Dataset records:
-- -- --

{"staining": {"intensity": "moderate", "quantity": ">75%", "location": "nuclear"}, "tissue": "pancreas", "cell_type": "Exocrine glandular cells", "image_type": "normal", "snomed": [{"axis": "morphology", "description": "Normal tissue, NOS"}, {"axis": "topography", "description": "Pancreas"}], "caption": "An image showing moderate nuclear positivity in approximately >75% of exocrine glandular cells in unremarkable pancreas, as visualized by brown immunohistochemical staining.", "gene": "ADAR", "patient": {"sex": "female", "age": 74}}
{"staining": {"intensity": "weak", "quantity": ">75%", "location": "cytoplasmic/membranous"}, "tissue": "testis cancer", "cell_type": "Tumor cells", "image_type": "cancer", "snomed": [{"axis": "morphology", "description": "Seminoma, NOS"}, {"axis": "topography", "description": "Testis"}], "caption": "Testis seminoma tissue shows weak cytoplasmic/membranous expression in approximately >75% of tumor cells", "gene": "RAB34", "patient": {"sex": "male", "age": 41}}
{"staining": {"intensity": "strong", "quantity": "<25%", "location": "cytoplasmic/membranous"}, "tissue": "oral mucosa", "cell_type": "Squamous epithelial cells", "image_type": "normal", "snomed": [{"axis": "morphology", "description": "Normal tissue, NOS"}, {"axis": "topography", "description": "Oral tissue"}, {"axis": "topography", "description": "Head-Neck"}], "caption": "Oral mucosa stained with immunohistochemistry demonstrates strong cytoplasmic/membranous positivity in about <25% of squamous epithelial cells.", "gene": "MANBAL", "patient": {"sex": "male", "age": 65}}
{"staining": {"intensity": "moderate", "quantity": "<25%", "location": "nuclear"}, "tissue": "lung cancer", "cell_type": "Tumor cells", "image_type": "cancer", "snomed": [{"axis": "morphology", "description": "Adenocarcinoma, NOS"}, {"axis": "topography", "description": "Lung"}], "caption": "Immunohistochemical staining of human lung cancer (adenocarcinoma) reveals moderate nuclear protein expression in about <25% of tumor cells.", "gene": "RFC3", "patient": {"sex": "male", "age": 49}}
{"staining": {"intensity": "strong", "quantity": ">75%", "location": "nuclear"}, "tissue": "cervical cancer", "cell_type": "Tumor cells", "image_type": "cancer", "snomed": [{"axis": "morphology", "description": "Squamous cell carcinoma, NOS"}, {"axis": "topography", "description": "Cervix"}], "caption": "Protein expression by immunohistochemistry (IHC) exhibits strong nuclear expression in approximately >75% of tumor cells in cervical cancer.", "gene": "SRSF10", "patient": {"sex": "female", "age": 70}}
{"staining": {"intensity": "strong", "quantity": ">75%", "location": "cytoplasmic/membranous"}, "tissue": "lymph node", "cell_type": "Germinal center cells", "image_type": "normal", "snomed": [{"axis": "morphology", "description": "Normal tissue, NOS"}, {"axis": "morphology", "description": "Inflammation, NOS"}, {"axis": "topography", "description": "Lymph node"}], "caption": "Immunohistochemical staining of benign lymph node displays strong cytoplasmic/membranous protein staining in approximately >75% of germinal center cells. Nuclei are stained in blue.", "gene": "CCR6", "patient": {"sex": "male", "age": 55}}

-- -- --

# Activity
Among the entries, how many lines include the word "about"? Answer with a single number and nothing further.

# Reply
2